Esta afirmação é de fundamental importância. O Supremo Tribunal estabelece que o INPS (ou outro ente pagador) não pode exigir a restituição de um indébito assistencial se se verificarem duas condições conjuntas: primeiro, deve haver uma situação objetiva que tenha gerado no beneficiário uma confiança razoável na legitimidade da prestação; segundo, a prestação não deve ser imputável a uma conduta dolosa ou culposa do perceptor. No caso específico objeto da Ordem, o INPS havia solicitado a restituição de um subsídio de assistência devido à superveniente falta do requisito sanitário. No entanto, o Supremo Tribunal censurou a decisão de mérito que havia reconhecido o direito do INPS sem ter antes apurado um elemento crucial: se ao beneficiário havia sido comunicada a conclusão negativa da visita de revisão. A falta de comunicação de um facto tão relevante, de facto, pode facilmente gerar uma confiança legítima no cidadão, que continua a receber a prestação considerando-a ainda devida.

A Importância da Comunicação e a Tutela do Cidadão

Esta decisão realça a transparência e a correção da ação administrativa, em linha com o previsto também por normativas como a Lei n. 88/1989 e o Decreto-Lei n. 78/2010, que frequentemente regulam os mecanismos de concessão e recuperação de prestações. O ente público tem o dever de informar tempestiva e claramente o cidadão sobre qualquer alteração ou cessação do direito a uma prestação. A falta de cumprimento deste dever pode ter consequências diretas na possibilidade de recuperar as quantias prestadas. Para o cidadão, isto significa que a sua boa-fé é um valor tutelado pelo ordenamento, desde que o erro não tenha sido causado por uma sua conduta.
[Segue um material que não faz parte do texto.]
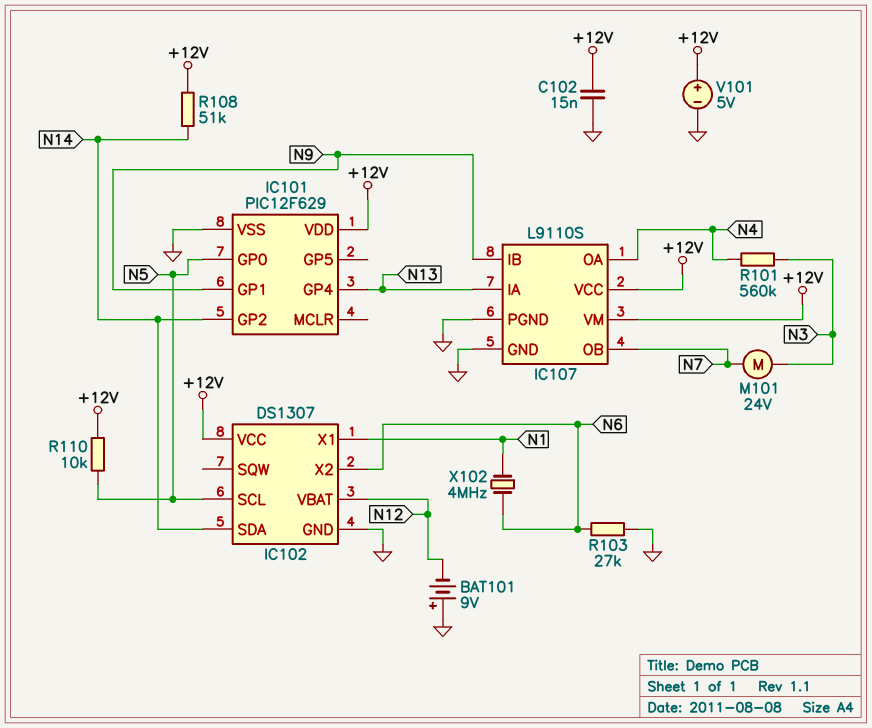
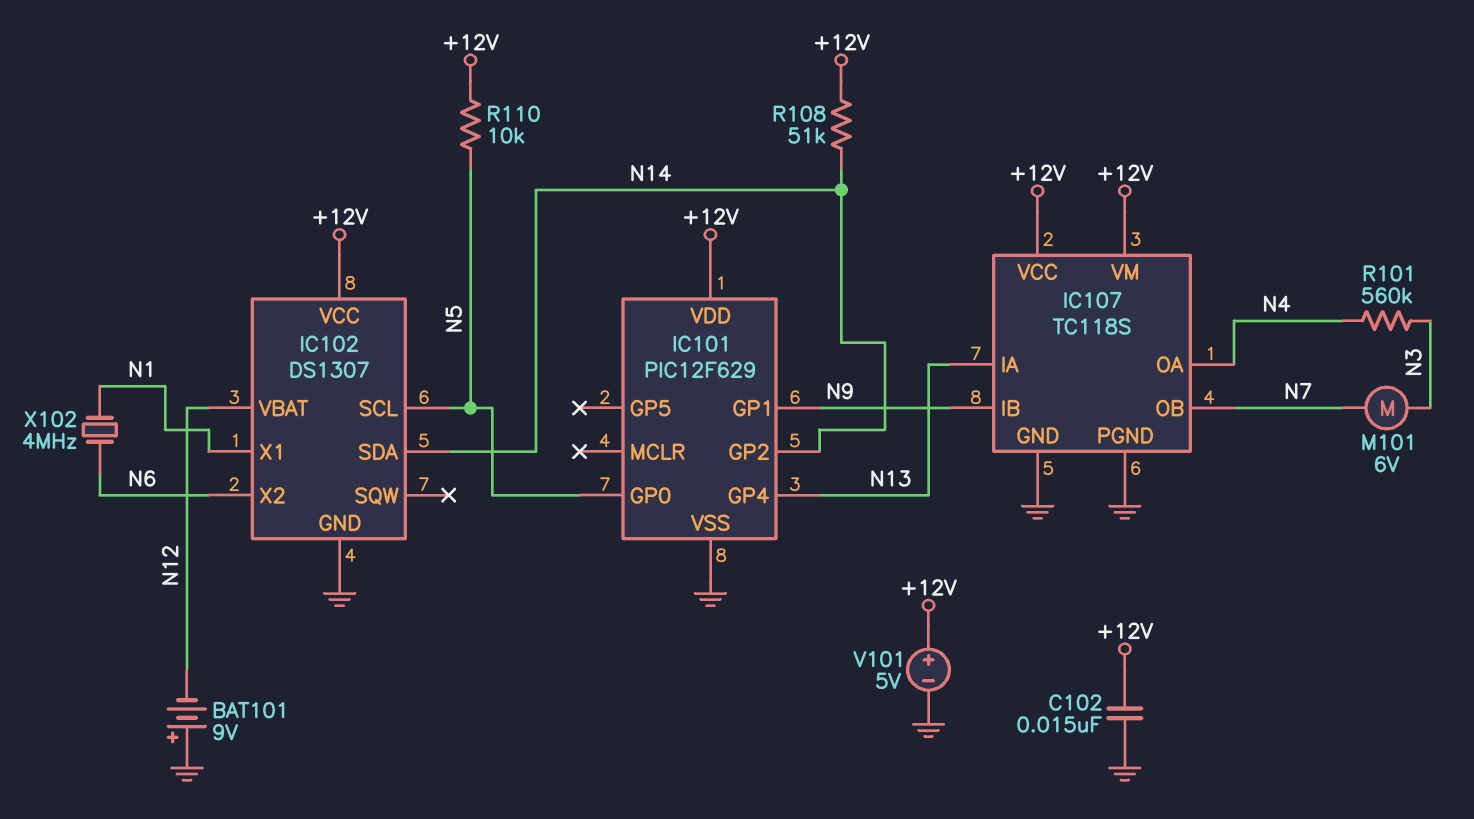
IC107: L9110S -> TC118S
M101: motor 24V (N3, N7) -> motor 6V (N3, N7)
R103: 27k (GND, N6) -> none

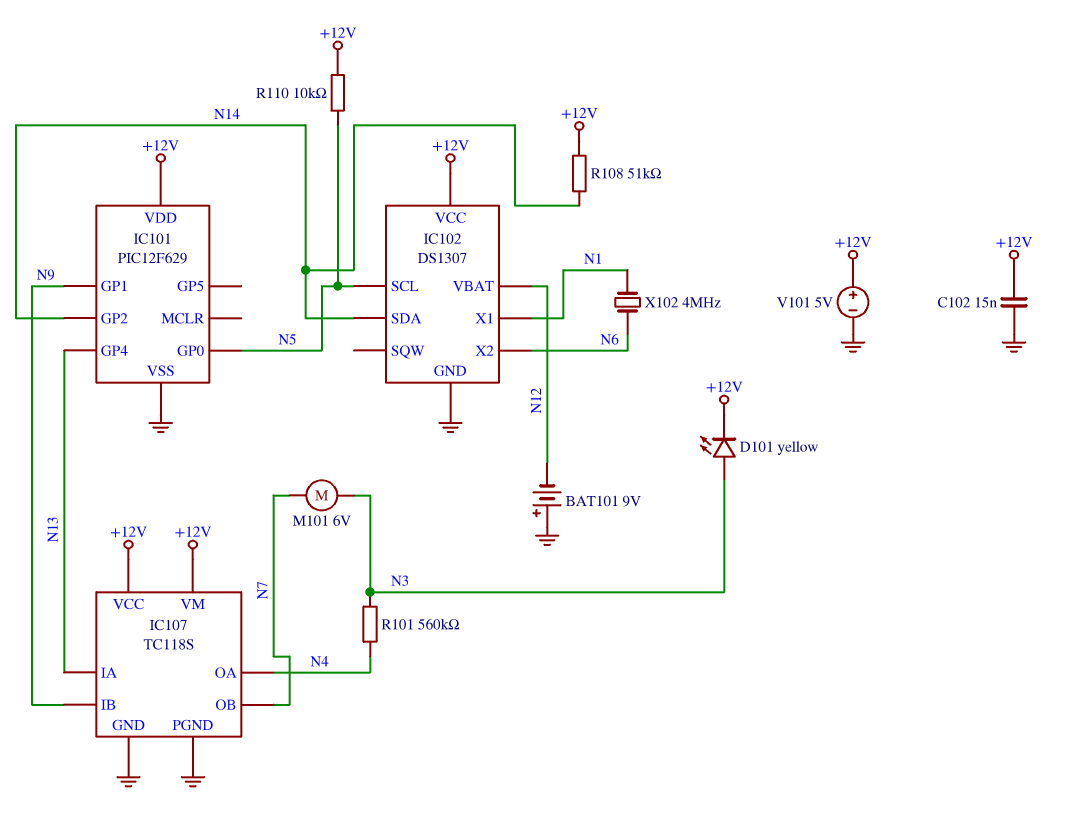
D101: none -> LED yellow (A N3, K +12V)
Eis alguns pontos chave a ter em mente:

  • **Clareza das comunicações:** Os entes previdenciários devem assegurar comunicações claras e tempestivas relativamente ao estado das prestações.
  • **Boa-fé do perceptor:** Se o cidadão percebeu as quantias acreditando legitimamente ter direito a elas, sem ter causado o erro, a sua confiança é tutelada.
  • **Não imputabilidade do erro:** O erro na prestação não deve ser atribuível a dolo ou culpa grave do beneficiário.

A Ordem da Cassação, secção L, reafirma assim um princípio de civilidade jurídica, protegendo a parte mais fraca da relação – o beneficiário – dos efeitos de erros ou omissões imputáveis à administração.

Conclusões: Um Baluarte de Tutela da Confiança

A Ordem n. 17396 de 2025 do Tribunal de Cassação configura-se como um importante alerta para os entes pagadores e uma tranquilização para os cidadãos. Ela cristaliza o princípio segundo o qual a boa-fé e a confiança do perceptor representam um limite intransponível ao direito de repetição do indébito assistencial, especialmente na ausência de uma comunicação clara e pontual por parte da administração. Isto significa que, em situações semelhantes à examinada, o cidadão poderá não ser obrigado a devolver quantias percebidas se não foi adequadamente informado da perda do seu direito. É fundamental, nestes casos, procurar profissionais experientes para avaliar a própria posição e fazer valer os seus direitos.